§ Exercise directions
Every entry below should be reproduced exactly, with all pictures left out.

[Text-based design files]

------

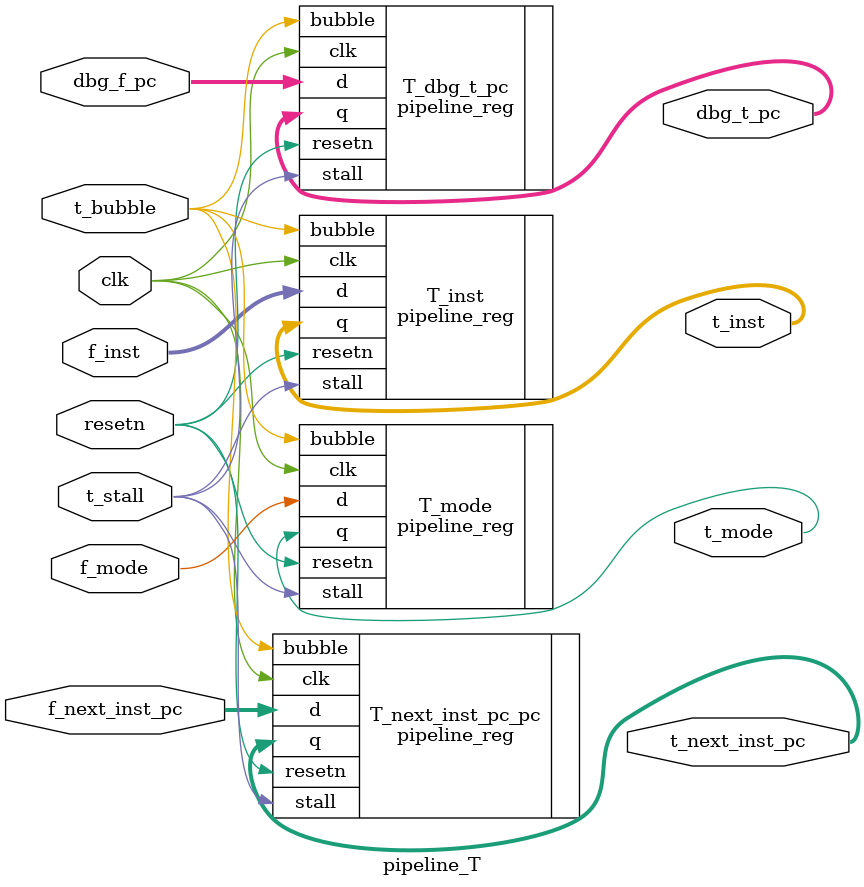
<source format=sv>
module pipeline_T(
	input clk, resetn, t_stall, t_bubble,
	input [47:0] f_inst,
	input f_mode,
	input [31:0] dbg_f_pc, f_next_inst_pc,
	output [47:0] t_inst,
	output t_mode,
	output [31:0] dbg_t_pc, t_next_inst_pc);
	
pipeline_reg #(
	.WIDTH(48),
	.BUBBLE_V(48'b0)
) T_inst(
	.clk(clk),
	.resetn(resetn),
	.stall(t_stall),
	.bubble(t_bubble),
	.d(f_inst),
	.q(t_inst)
);

pipeline_reg #(
	.BUBBLE_V(0)
) T_mode(
	.clk(clk),
	.resetn(resetn),
	.stall(t_stall),
	.bubble(t_bubble),
	.d(f_mode),
	.q(t_mode)
);

pipeline_reg #(
	.WIDTH(32),
	.BUBBLE_V(32'b1)
) T_dbg_t_pc(
	.clk(clk),
	.resetn(resetn),
	.stall(t_stall),
	.bubble(t_bubble),
	.d(dbg_f_pc),
	.q(dbg_t_pc)
);

pipeline_reg #(
	.WIDTH(32)
) T_next_inst_pc_pc(
	.clk(clk),
	.resetn(resetn),
	.stall(t_stall),
	.bubble(t_bubble),
	.d(f_next_inst_pc),
	.q(t_next_inst_pc)
);

endmodule

</source>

------

§ Answer to the problem
<source format=sv>
module pipeline_T(
	input clk, resetn, t_stall, t_bubble,
	input [47:0] f_inst,
	input f_mode,
	input [31:0] dbg_f_pc, f_next_inst_pc,
	output [47:0] t_inst,
	output t_mode,
	output [31:0] dbg_t_pc, t_next_inst_pc);
	
pipeline_reg #(
	.WIDTH(48),
	.BUBBLE_V(48'b0)
) T_inst(
	.clk(clk),
	.resetn(resetn),
	.stall(t_stall),
	.bubble(t_bubble),
	.d(f_inst),
	.q(t_inst)
);

pipeline_reg #(
	.BUBBLE_V(0)
) T_mode(
	.clk(clk),
	.resetn(resetn),
	.stall(t_stall),
	.bubble(t_bubble),
	.d(f_mode),
	.q(t_mode)
);

pipeline_reg #(
	.WIDTH(32),
	.BUBBLE_V(32'b1)
) T_dbg_t_pc(
	.clk(clk),
	.resetn(resetn),
	.stall(t_stall),
	.bubble(t_bubble),
	.d(dbg_f_pc),
	.q(dbg_t_pc)
);

pipeline_reg #(
	.WIDTH(32)
) T_next_inst_pc_pc(
	.clk(clk),
	.resetn(resetn),
	.stall(t_stall),
	.bubble(t_bubble),
	.d(f_next_inst_pc),
	.q(t_next_inst_pc)
);

endmodule

</source>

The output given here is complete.